Describing the many roles of conscience has expanded. More tomorrow.
Respect, disrespect, and lack of respect determine outcomes. Her choices make much bigger differences than do his. His nature tells him that women can’t compete on significant strengths. Therefore, they’re not equal on others. It’s subliminal, but it determines why women have to earn a man’s respect. When he admires her strengths, she’s winning his respect and time reinforces it.
♦ If a man initiates pursuit for sex, she earns respect with responses that leave him so unfulfilled that he persists in ‘decoding’ who and what she really is as a person. Her strengths that deter him. Being difficult to figure out earns masculine respect, and this makes mystery and female modesty work so generously for her.
♦ Once a woman commits to a man, he fully expects her unequivocal and undying respect. Her commitment means he’s done all the earning he has to do.
♦ Sometimes, unfortunately, a man fakes whatever earns her respect.

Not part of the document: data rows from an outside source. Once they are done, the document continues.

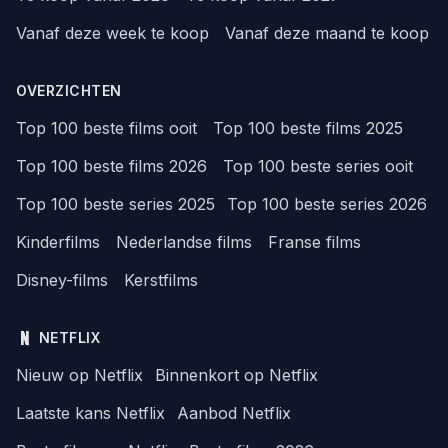
Vanaf deze week te koop
Vanaf deze maand te koop
OVERZICHTEN
Top 100 beste films ooit
Top 100 beste films 2025
Top 100 beste films 2026
Top 100 beste series ooit
Top 100 beste series 2025
Top 100 beste series 2026
Kinderfilms
Nederlandse films
Franse films
Disney-films
Kerstfilms
NETFLIX
Nieuw op Netflix
Binnenkort op Netflix
Laatste kans Netflix
Aanbod Netflix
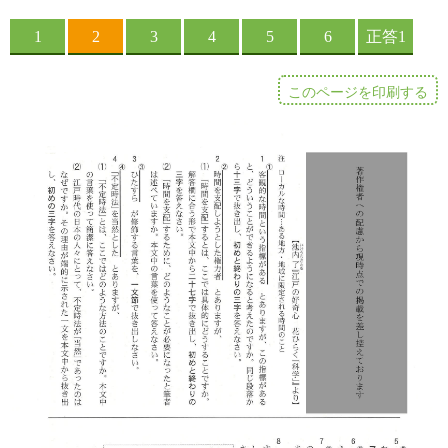
このページを印刷する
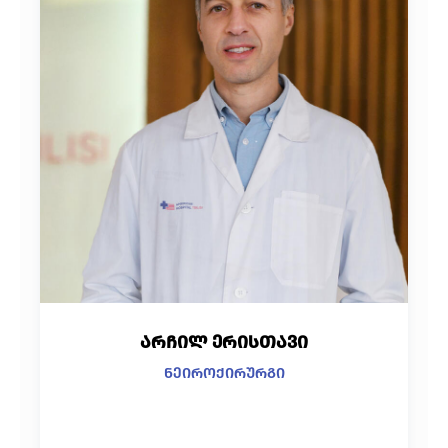
არჩილ ერისთავი
ნეიროქირურგი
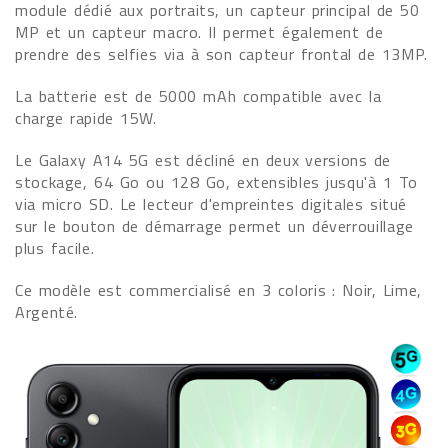
module dédié aux portraits, un capteur principal de 50
MP et un capteur macro. Il permet également de
prendre des selfies via à son capteur frontal de 13MP.
La batterie est de 5000 mAh compatible avec la
charge rapide 15W.
Le Galaxy A14 5G est décliné en deux versions de
stockage, 64 Go ou 128 Go, extensibles jusqu'à 1 To
via micro SD. Le lecteur d'empreintes digitales situé
sur le bouton de démarrage permet un déverrouillage
plus facile.
Ce modèle est commercialisé en 3 coloris : Noir, Lime,
Argenté.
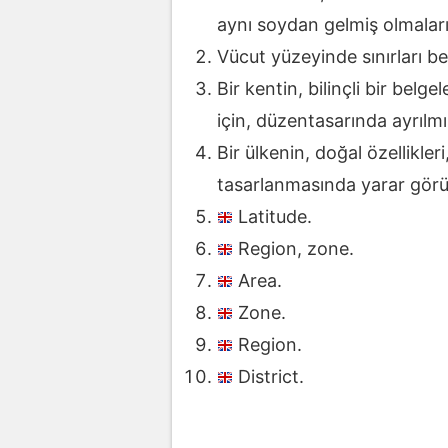
aynı soydan gelmiş olmaları
Vücut yüzeyinde sınırları be
Bir kentin, bilinçli bir belg
için, düzentasarında ayrılmı
Bir ülkenin, doğal özellikler
tasarlanmasında yarar gör
Latitude.
Region, zone.
Area.
Zone.
Region.
District.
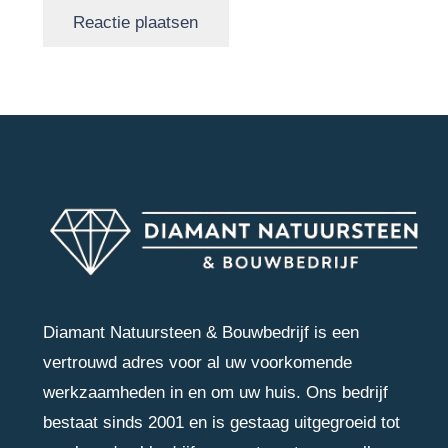
Reactie plaatsen
Diamant Natuursteen & Bouwbedrijf is een
vertrouwd adres voor al uw voorkomende
werkzaamheden in en om uw huis. Ons bedrijf
bestaat sinds 2001 en is gestaag uitgegroeid tot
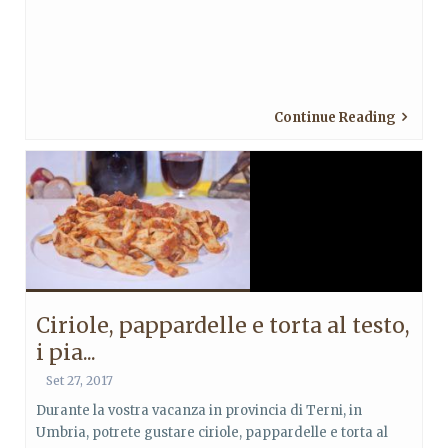
Continue Reading
Ciriole, pappardelle e torta al testo,
i pia...
Set 27, 2017
Durante la vostra vacanza in provincia di Terni, in
Umbria, potrete gustare ciriole, pappardelle e torta al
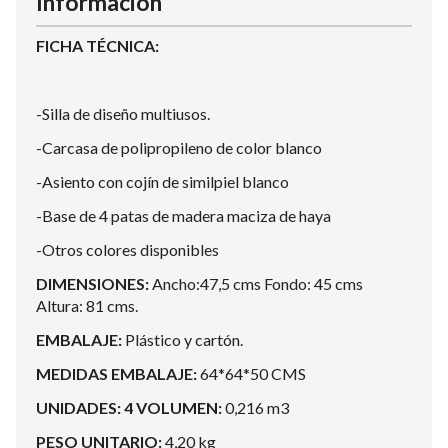
Información
FICHA TÉCNICA:
-Silla de diseño multiusos.
-Carcasa de polipropileno de color blanco
-Asiento con cojín de similpiel blanco
-Base de 4 patas de madera maciza de haya
-Otros colores disponibles
DIMENSIONES:
Ancho:47,5 cms Fondo: 45 cms
Altura: 81 cms.
EMBALAJE:
Plástico y cartón.
MEDIDAS EMBALAJE:
64*64*50 CMS
UNIDADES: 4 VOLUMEN:
0,216 m3
PESO UNITARIO:
4,20 kg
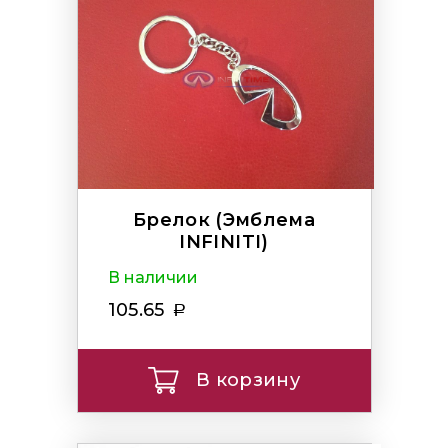
Брелок (Эмблема
INFINITI)
В наличии
105.65
В корзину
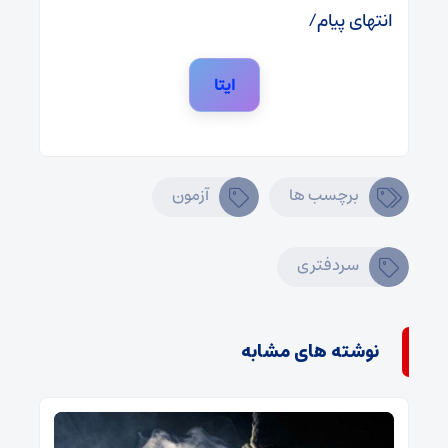
انتهای پیام/
ایتا
برچسب ها
آزمون
سردفتری
نوشته های مشابه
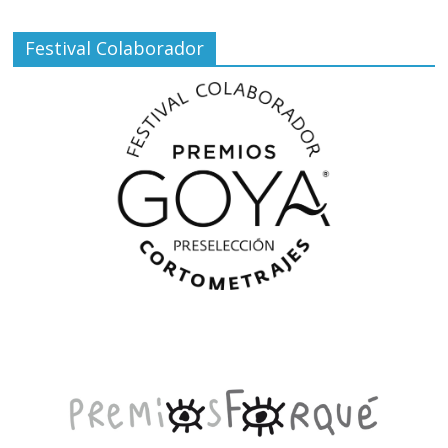
Festival Colaborador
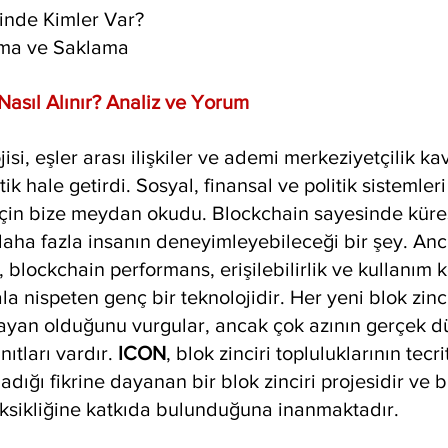
inde Kimler Var?
lma ve Saklama
Nasıl Alınır? Analiz ve Yorum 
jisi, eşler arası ilişkiler ve ademi merkeziyetçilik ka
k hale getirdi. Sosyal, finansal ve politik sistemleri
çin bize meydan okudu. Blockchain sayesinde küre
 daha fazla insanın deneyimleyebileceği bir şey. An
blockchain performans, erişilebilirlik ve kullanım ko
ala nispeten genç bir teknolojidir. Her yeni blok zinci
ayan olduğunu vurgular, ancak çok azının gerçek d
ıtları vardır. 
ICON
, blok zinciri topluluklarının tecr
dığı fikrine dayanan bir blok zinciri projesidir ve 
sikliğine katkıda bulunduğuna inanmaktadır.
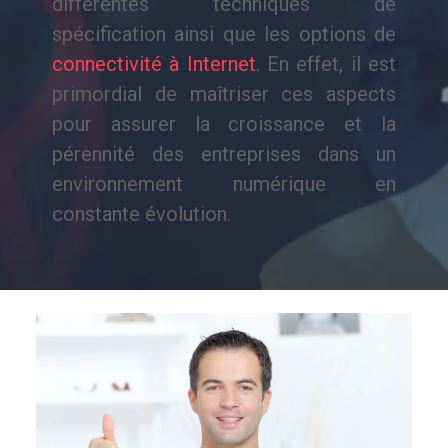
différentes techniques de
spécification ainsi que les options de
connectivité à Internet
. En effet, il est
primordial de maîtriser ces aspects
pour assurer la croissance et la
pérennité des entreprises dans un
environnement numérique en
constante évolution.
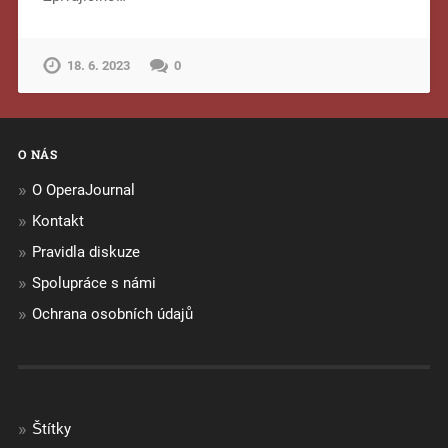
18. 6. 2023
0
O NÁS
O OperaJournal
Kontakt
Pravidla diskuze
Spolupráce s námi
Ochrana osobních údajů
Štítky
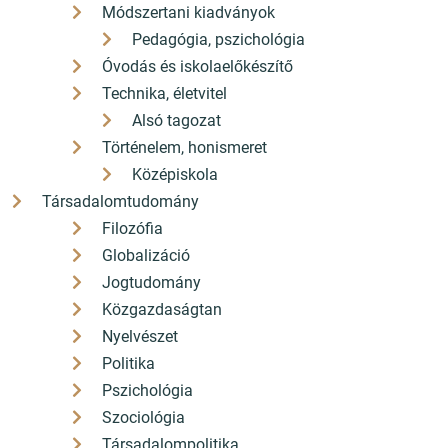
Módszertani kiadványok
Pedagógia, pszichológia
Óvodás és iskolaelőkészítő
Technika, életvitel
Alsó tagozat
Történelem, honismeret
Középiskola
Társadalomtudomány
Filozófia
Globalizáció
Jogtudomány
Közgazdaságtan
Nyelvészet
Politika
Pszichológia
Szociológia
Társadalompolitika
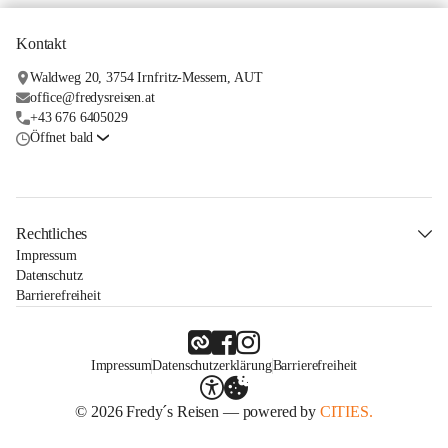
Kontakt
Waldweg 20, 3754 Irnfritz-Messern, AUT
office@fredysreisen.at
+43 676 6405029
Öffnet bald
Rechtliches
Impressum
Datenschutz
Barrierefreiheit
Impressum
Datenschutzerklärung
Barrierefreiheit
© 2026 Fredy´s Reisen — powered by
CITIES.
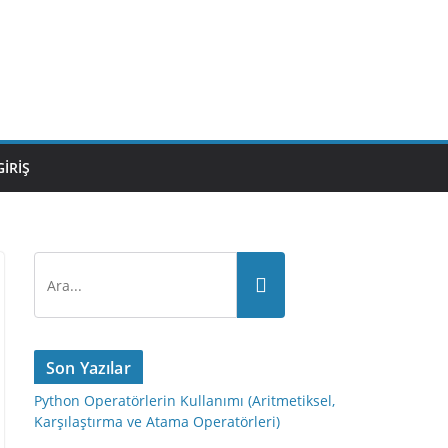
GIRIŞ
Son Yazılar
Python Operatörlerin Kullanımı (Aritmetiksel,
Karşılaştırma ve Atama Operatörleri)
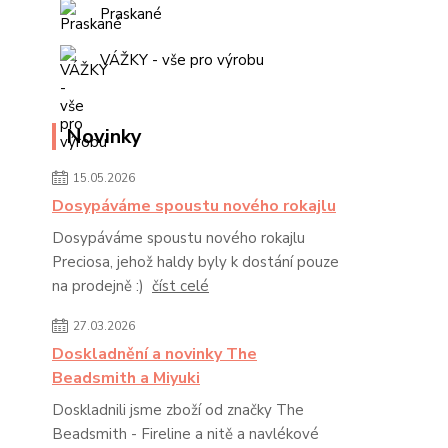
Praskané
VÁŽKY - vše pro výrobu
Novinky
15.05.2026
Dosypáváme spoustu nového rokajlu
Dosypáváme spoustu nového rokajlu
Preciosa, jehož haldy byly k dostání pouze
na prodejně :)
číst celé
27.03.2026
Doskladnění a novinky The
Beadsmith a Miyuki
Doskladnili jsme zboží od značky The
Beadsmith - Fireline a nitě a navlékové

She commits, and then his real Self shows up. He’s not due the same respect as before, but he still expects what she previously showed. Battles or worse arise.
♦ Wives refuse sex to their husband, not once or twice, but as frequent practice. They claim personal reasons or seek to manipulate him, but her intentions don’t guarantee outcomes. Her refusals equate to lack of respect for him, which equates to loss of self-respect, which energizes husband to look elsewhere to restore it.